Pour quelle consommation électrique? «Pour produire 1 litre de carburant, il faut 700 à 800 W d’énergie, explique Claude Etique. Sept pour cent du carburant généré par notre machine suffit à la faire tourner.» 

Samuel Moussa reprend la main: «La demande en carburants de synthèse ne va pas faiblir. La pétrochimie allemande nous observe. On a reçu une délégation du gouvernement français. Cela avance bien en France. Les Suisses ne sont pas encore venus, mais ça viendra. Notre essence intéresse même le WRC, autrement dit le monde des rallyes automobiles. Quand on parle biocarburants, le fait de pouvoir indiquer «produit sans émission de CO2» n’est pas anodin.» L’argument est vendeur.

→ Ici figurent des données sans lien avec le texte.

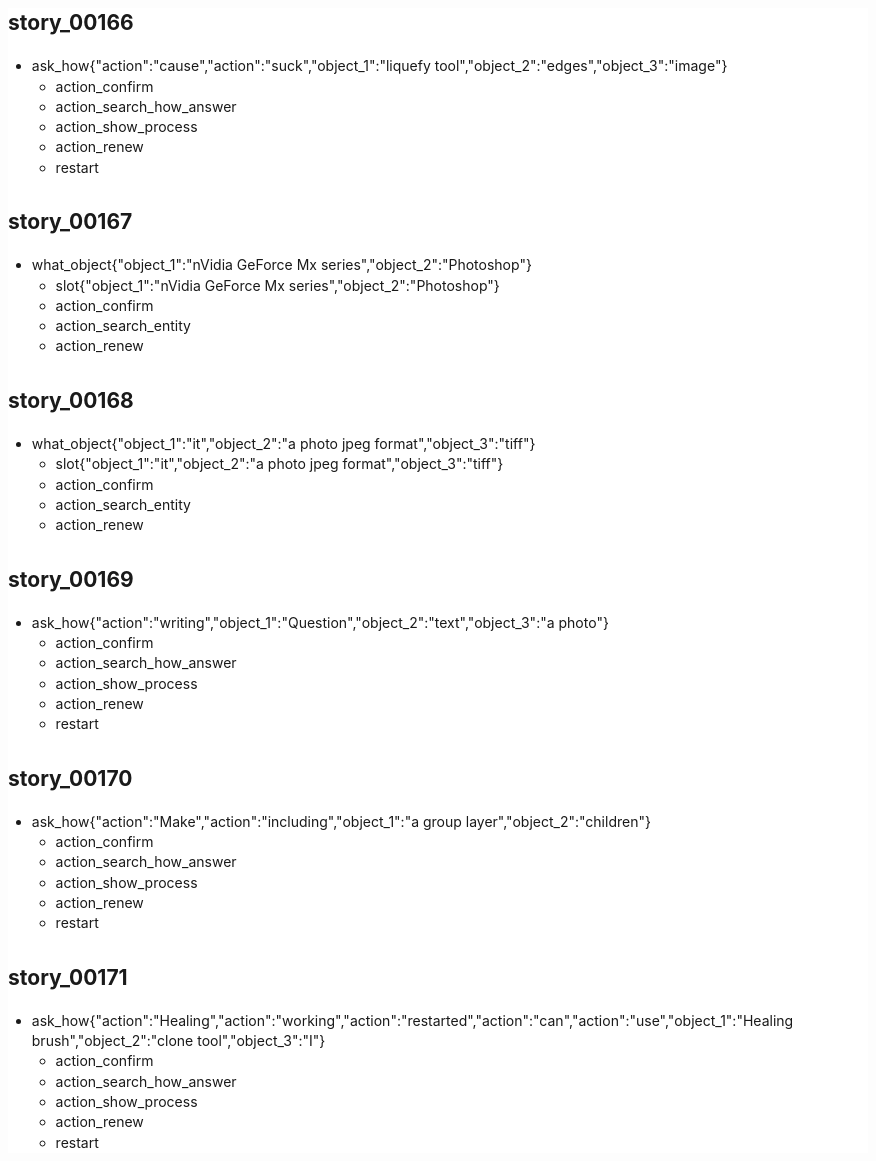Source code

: ## story_00166
* ask_how{"action":"cause","action":"suck","object_1":"liquefy tool","object_2":"edges","object_3":"image"}
	- action_confirm
	- action_search_how_answer
	- action_show_process
	- action_renew
	- restart

## story_00167
* what_object{"object_1":"nVidia GeForce Mx series","object_2":"Photoshop"}
	- slot{"object_1":"nVidia GeForce Mx series","object_2":"Photoshop"}
	- action_confirm
	- action_search_entity
	- action_renew

## story_00168
* what_object{"object_1":"it","object_2":"a photo jpeg format","object_3":"tiff"}
	- slot{"object_1":"it","object_2":"a photo jpeg format","object_3":"tiff"}
	- action_confirm
	- action_search_entity
	- action_renew

## story_00169
* ask_how{"action":"writing","object_1":"Question","object_2":"text","object_3":"a photo"}
	- action_confirm
	- action_search_how_answer
	- action_show_process
	- action_renew
	- restart

## story_00170
* ask_how{"action":"Make","action":"including","object_1":"a group layer","object_2":"children"}
	- action_confirm
	- action_search_how_answer
	- action_show_process
	- action_renew
	- restart

## story_00171
* ask_how{"action":"Healing","action":"working","action":"restarted","action":"can","action":"use","object_1":"Healing brush","object_2":"clone tool","object_3":"I"}
	- action_confirm
	- action_search_how_answer
	- action_show_process
	- action_renew
	- restart
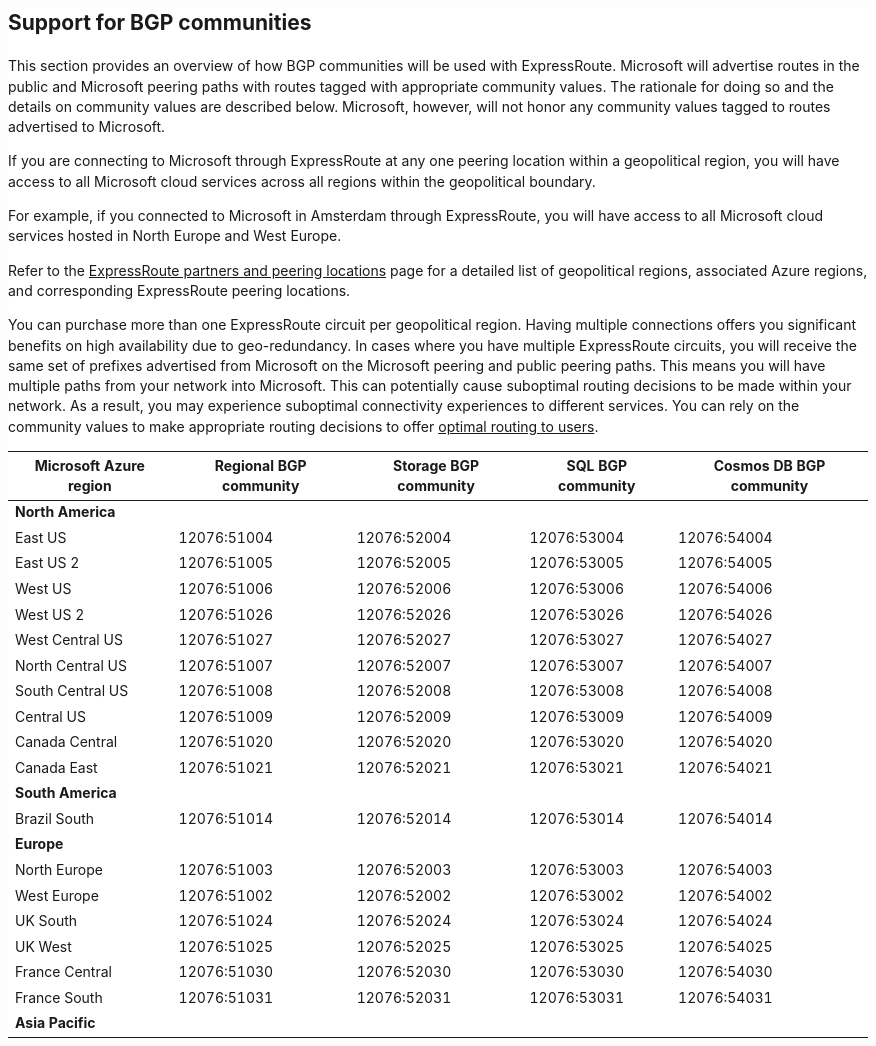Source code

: ## <a name="bgp"></a>Support for BGP communities
This section provides an overview of how BGP communities will be used with ExpressRoute. Microsoft will advertise routes in the public and Microsoft peering paths with routes tagged with appropriate community values. The rationale for doing so and the details on community values are described below. Microsoft, however, will not honor any community values tagged to routes advertised to Microsoft.

If you are connecting to Microsoft through ExpressRoute at any one peering location within a geopolitical region, you will have access to all Microsoft cloud services across all regions within the geopolitical boundary. 

For example, if you connected to Microsoft in Amsterdam through ExpressRoute, you will have access to all Microsoft cloud services hosted in North Europe and West Europe. 

Refer to the [ExpressRoute partners and peering locations](expressroute-locations.md) page for a detailed list of geopolitical regions, associated Azure regions, and corresponding ExpressRoute peering locations.

You can purchase more than one ExpressRoute circuit per geopolitical region. Having multiple connections offers you significant benefits on high availability due to geo-redundancy. In cases where you have multiple ExpressRoute circuits, you will receive the same set of prefixes advertised from Microsoft on the Microsoft peering and public peering paths. This means you will have multiple paths from your network into Microsoft. This can potentially cause suboptimal routing decisions to be made within your network. As a result, you may experience suboptimal connectivity experiences to different services. You can rely on the community values to make appropriate routing decisions to offer [optimal routing to users](expressroute-optimize-routing.md).

| **Microsoft Azure region** | **Regional BGP community** | **Storage BGP community** | **SQL BGP community** | **Cosmos DB BGP community** |
| --- | --- | --- | --- | --- |
| **North America** | |
| East US | 12076:51004 | 12076:52004 | 12076:53004 | 12076:54004 |
| East US 2 | 12076:51005 | 12076:52005 | 12076:53005 | 12076:54005 |
| West US | 12076:51006 | 12076:52006 | 12076:53006 | 12076:54006 |
| West US 2 | 12076:51026 | 12076:52026 | 12076:53026 | 12076:54026 |
| West Central US | 12076:51027 | 12076:52027 | 12076:53027 | 12076:54027 |
| North Central US | 12076:51007 | 12076:52007 | 12076:53007 | 12076:54007 |
| South Central US | 12076:51008 | 12076:52008 | 12076:53008 | 12076:54008 |
| Central US | 12076:51009 | 12076:52009 | 12076:53009 | 12076:54009 |
| Canada Central | 12076:51020 | 12076:52020 | 12076:53020 | 12076:54020 |
| Canada East | 12076:51021 | 12076:52021 | 12076:53021 | 12076:54021 |
| **South America** | |
| Brazil South | 12076:51014 | 12076:52014 | 12076:53014 | 12076:54014 |
| **Europe** | |
| North Europe | 12076:51003 | 12076:52003 | 12076:53003 | 12076:54003 |
| West Europe | 12076:51002 | 12076:52002 | 12076:53002 | 12076:54002 |
| UK South | 12076:51024 | 12076:52024 | 12076:53024 | 12076:54024 |
| UK West | 12076:51025 | 12076:52025 | 12076:53025 | 12076:54025 |
| France Central | 12076:51030 | 12076:52030 | 12076:53030 | 12076:54030 |
| France South | 12076:51031 | 12076:52031 | 12076:53031 | 12076:54031 |
| **Asia Pacific** | |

HVO SA a breveté technique et machines. Il faut maintenant que le monde politique légifère et valide les carburants obtenus par ce procédé. La PME reste optimiste, même si l’on n’empiète pas facilement sur le marché des carburants, domaine réservé des Etats. Il s’agit d’être patient. «A terme, on vise la fabrication de quelque 50 machines par an dans le Jura, confie Claude Etique, avec l’idée de nous concentrer, dans nos locaux de Bure, sur l’assemblage. Le marché va décoller, c’est sûr.» D’ici là, il faudra idéalement attirer de nouveaux investisseurs.

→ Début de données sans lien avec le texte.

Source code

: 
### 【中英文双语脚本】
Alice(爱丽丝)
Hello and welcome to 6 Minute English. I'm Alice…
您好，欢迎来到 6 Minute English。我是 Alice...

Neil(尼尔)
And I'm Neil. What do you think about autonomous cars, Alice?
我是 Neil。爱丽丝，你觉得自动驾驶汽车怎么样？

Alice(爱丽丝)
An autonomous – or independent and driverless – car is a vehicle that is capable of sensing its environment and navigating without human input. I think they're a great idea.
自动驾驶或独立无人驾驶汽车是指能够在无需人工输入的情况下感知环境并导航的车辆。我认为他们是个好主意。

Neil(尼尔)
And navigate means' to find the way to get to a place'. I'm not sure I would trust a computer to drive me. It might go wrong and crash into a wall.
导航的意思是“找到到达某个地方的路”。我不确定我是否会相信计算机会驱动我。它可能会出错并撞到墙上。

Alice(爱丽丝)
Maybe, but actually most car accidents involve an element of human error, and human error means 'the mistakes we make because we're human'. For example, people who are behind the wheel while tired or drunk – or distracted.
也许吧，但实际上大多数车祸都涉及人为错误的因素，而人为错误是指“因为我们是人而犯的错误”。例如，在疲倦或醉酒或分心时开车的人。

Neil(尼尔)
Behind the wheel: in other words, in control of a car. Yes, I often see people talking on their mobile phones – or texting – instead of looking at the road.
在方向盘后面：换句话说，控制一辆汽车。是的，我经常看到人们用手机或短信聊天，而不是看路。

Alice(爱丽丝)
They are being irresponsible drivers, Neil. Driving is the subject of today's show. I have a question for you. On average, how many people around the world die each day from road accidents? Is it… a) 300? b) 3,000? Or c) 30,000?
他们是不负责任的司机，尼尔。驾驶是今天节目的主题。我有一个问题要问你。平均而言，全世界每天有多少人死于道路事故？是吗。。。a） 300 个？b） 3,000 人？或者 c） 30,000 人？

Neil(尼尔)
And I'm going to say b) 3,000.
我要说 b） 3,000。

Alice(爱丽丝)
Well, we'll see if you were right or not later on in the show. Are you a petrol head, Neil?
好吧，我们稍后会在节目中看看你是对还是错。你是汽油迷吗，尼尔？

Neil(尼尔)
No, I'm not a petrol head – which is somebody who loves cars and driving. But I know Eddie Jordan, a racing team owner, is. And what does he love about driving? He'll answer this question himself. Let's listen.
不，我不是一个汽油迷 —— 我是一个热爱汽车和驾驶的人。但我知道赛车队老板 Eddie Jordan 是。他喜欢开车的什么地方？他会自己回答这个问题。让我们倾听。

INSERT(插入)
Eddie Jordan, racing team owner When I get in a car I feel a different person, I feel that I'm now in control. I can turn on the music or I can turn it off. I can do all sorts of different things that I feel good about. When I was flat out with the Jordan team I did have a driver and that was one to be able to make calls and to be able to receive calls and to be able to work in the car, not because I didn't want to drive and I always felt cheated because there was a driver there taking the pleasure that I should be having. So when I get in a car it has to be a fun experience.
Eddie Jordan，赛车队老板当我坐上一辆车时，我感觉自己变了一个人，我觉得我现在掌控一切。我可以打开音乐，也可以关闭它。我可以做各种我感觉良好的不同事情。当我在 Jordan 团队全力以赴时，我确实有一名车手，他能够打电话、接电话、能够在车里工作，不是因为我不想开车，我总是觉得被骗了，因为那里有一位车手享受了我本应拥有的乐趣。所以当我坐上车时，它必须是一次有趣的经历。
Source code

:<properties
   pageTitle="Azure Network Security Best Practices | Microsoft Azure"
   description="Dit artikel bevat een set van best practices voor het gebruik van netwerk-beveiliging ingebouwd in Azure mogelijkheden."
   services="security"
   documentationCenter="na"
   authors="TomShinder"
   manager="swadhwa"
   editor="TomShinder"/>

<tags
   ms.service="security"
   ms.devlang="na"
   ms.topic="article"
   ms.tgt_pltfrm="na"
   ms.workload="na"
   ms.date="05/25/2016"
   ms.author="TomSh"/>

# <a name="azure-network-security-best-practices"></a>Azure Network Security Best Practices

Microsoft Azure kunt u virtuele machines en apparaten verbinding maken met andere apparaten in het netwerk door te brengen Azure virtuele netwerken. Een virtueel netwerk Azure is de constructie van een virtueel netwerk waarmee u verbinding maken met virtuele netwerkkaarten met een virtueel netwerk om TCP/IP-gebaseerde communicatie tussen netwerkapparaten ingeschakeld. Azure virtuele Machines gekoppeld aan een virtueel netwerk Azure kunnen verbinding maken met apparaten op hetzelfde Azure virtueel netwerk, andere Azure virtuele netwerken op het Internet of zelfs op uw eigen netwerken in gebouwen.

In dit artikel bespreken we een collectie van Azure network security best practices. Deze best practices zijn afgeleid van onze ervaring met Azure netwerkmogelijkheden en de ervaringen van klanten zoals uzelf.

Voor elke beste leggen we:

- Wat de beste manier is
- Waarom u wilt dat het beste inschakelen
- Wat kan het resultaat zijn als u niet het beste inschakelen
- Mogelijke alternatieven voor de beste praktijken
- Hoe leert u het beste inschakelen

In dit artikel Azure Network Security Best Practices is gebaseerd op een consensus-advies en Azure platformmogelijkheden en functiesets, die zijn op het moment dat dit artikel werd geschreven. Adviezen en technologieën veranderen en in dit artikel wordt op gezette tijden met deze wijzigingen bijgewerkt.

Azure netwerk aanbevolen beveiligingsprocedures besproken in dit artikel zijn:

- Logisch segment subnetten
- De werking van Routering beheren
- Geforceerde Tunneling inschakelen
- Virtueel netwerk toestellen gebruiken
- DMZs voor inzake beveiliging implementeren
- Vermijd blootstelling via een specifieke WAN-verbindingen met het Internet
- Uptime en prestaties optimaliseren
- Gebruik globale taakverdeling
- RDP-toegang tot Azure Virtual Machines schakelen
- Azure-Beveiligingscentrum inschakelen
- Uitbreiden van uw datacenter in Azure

«Mon rêve serait que le Jura, canton rural, se libère de son statut de sous-traitant du secteur horloger pour s’affirmer comme un pôle de technologie», conclut Samuel Moussa.

Pyrolyse

La pyrolyse, ou thermolyse, consiste en un traitement thermique reposant sur l’action de la chaleur en atmosphère inerte (sans oxygène). Le procédé permet de décomposer les plastiques pour obtenir de nouveaux produits (solide carboné, huile et gaz) valorisables.